PROVIDED INFORMATION:
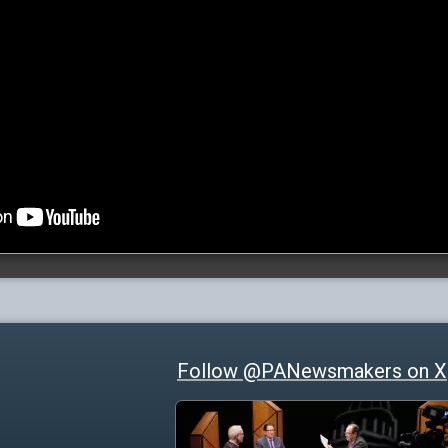
Follow @PANewsmakers on X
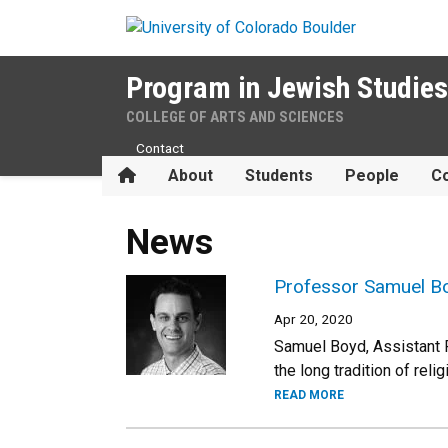
Skip to main content
Program in Jewish Studies
COLLEGE OF ARTS AND SCIENCES
Contact
Home
About
Students
People
Co
News
Professor Samuel Bo
Apr 20, 2020
Samuel Boyd, Assistant 
the long tradition of rel
READ MORE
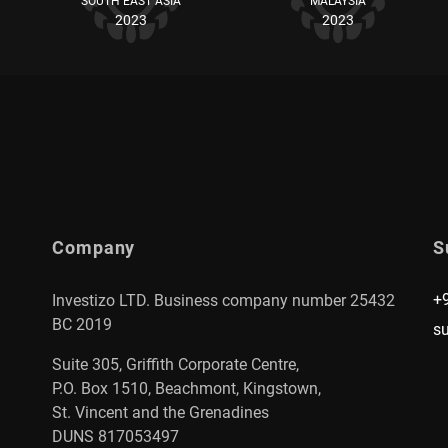
SOUTH EAST ASIA
MALAYSIA
2023
2023
Company
S
+
Investizo LTD. Business company number 25432
BC 2019
s
Suite 305, Griffith Corporate Centre,
P.O. Box 1510, Beachmont, Kingstown,
St. Vincent and the Grenadines
DUNS 817053497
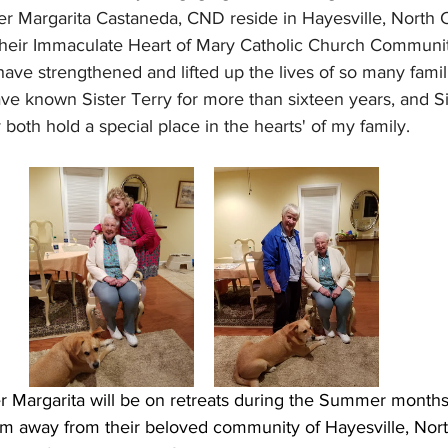
er Margarita Castaneda, CND reside in Hayesville, North C
their Immaculate Heart of Mary Catholic Church Community
have strengthened and lifted up the lives of so many fami
 have known Sister Terry for more than sixteen years, and S
 both hold a special place in the hearts' of my family.
er Margarita will be on retreats during the Summer months,
hem away from their beloved community of Hayesville, Nort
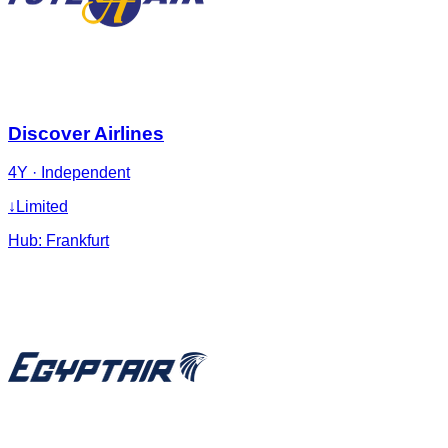
Discover Airlines
4Y
·
Independent
↓
Limited
Hub:
Frankfurt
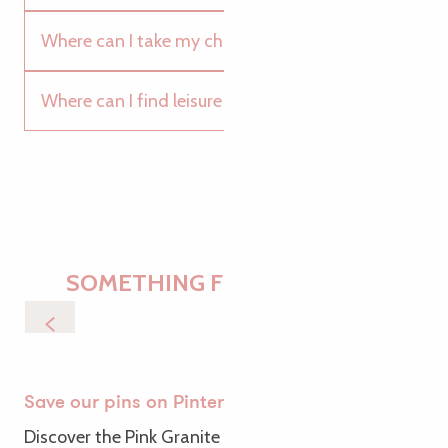
Where can I take my children to the pool?
Where can I find leisure and discovery parks?
SOMETHING FOR EVERYONE
Walks & Trails
Save our pins on Pinterest
Discover the Pink Granite Coast from a new angle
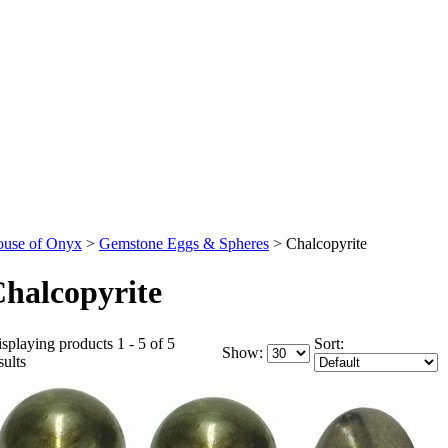
use of Onyx
>
Gemstone Eggs & Spheres
>
Chalcopyrite
halcopyrite
splaying products 1 - 5 of 5
Sort:
Show:
sults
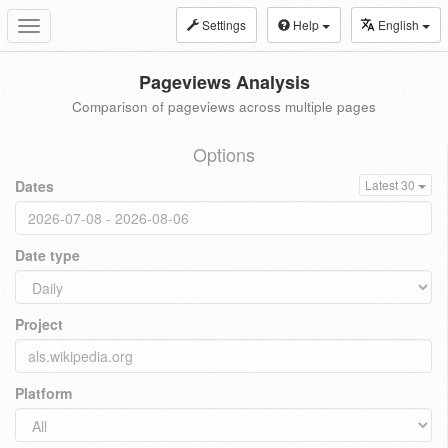
Settings
Help
English
Toggle
navigation
Pageviews Analysis
Comparison of pageviews across multiple pages
Options
Dates
Latest 30
Date type
Project
Platform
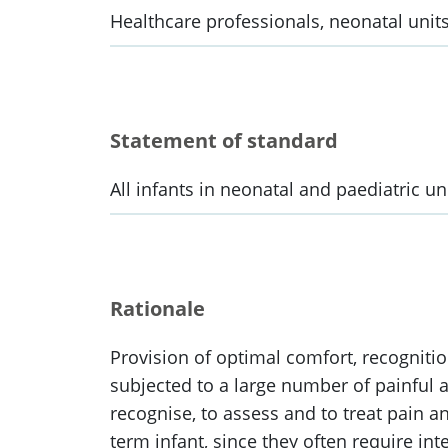
Healthcare professionals, neonatal units
Statement of standard
All infants in neonatal and paediatric u
Rationale
Provision of optimal comfort, recognition
subjected to a large number of painful a
recognise, to assess and to treat pain an
term infant, since they often require i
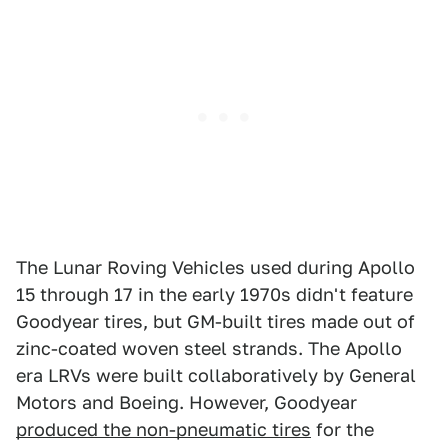
The Lunar Roving Vehicles used during Apollo
15 through 17 in the early 1970s didn't feature
Goodyear tires, but GM-built tires made out of
zinc-coated woven steel strands. The Apollo
era LRVs were built collaboratively by General
Motors and Boeing. However, Goodyear
produced the non-pneumatic tires
for the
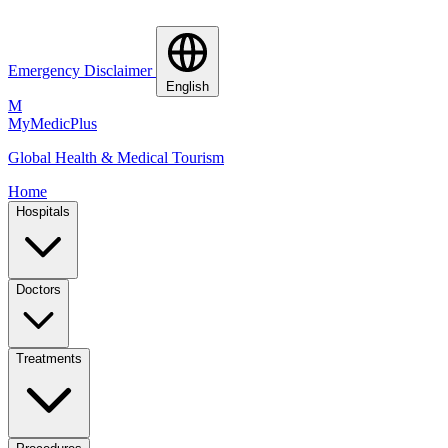
Emergency Disclaimer
English
M
MyMedic
Plus
Global Health & Medical Tourism
Home
Hospitals
Doctors
Treatments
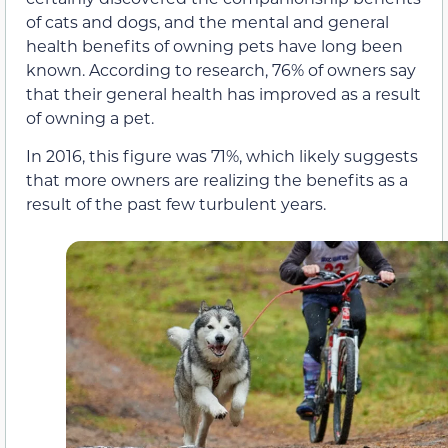
of cats and dogs, and the mental and general
health benefits of owning pets have long been
known. According to research, 76% of owners say
that their general health has improved as a result
of owning a pet.
In 2016, this figure was 71%, which likely suggests
that more owners are realizing the benefits as a
result of the past few turbulent years.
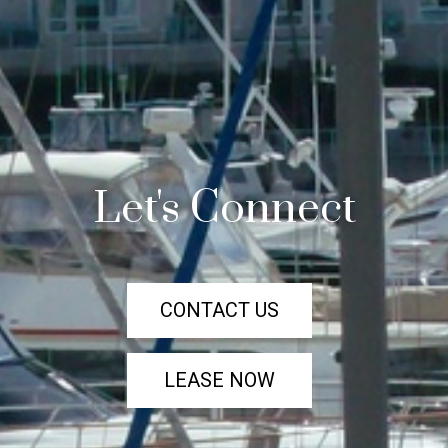
Let's Connect
CONTACT US
LEASE NOW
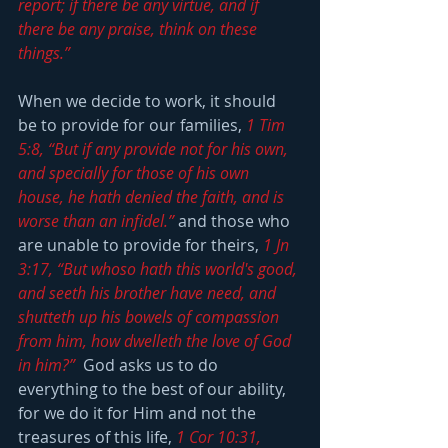
report; if there be any virtue, and if 
there be any praise, think on these 
things.”
When we decide to work, it should 
be to provide for our families, 
1 Tim 
5:8, “But if any provide not for his own, 
and specially for those of his own 
house, he hath denied the faith, and is 
worse than an infidel.”
 and those who 
are unable to provide for theirs, 
1 Jn 
3:17, “But whoso hath this world's good, 
and seeth his brother have need, and 
shutteth up his bowels of compassion 
from him, how dwelleth the love of God 
in him?”
  God asks us to do 
everything to the best of our ability, 
for we do it for Him and not the 
treasures of this life, 
1 Cor 10:31,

WORK REQUEST: The reply should hold the lines from the top of the records through the line containing "have strengthened and", reproduced exactly, and no pictures.

ANSWER SECTION:
Follow @PANewsmakers on X
Skip to main content
Program in Jewish Studies
COLLEGE OF ARTS AND SCIENCES
Contact
Home
About
Students
People
Co
News
Professor Samuel Bo
Apr 20, 2020
Samuel Boyd, Assistant 
the long tradition of rel
READ MORE
SOUTH EAST ASIA
MALAYSIA
2023
2023
Company
S
+
Investizo LTD. Business company number 25432
BC 2019
s
Suite 305, Griffith Corporate Centre,
P.O. Box 1510, Beachmont, Kingstown,
St. Vincent and the Grenadines
DUNS 817053497
er Margarita Castaneda, CND reside in Hayesville, North C
their Immaculate Heart of Mary Catholic Church Community
have strengthened and lifted up the lives of so many fami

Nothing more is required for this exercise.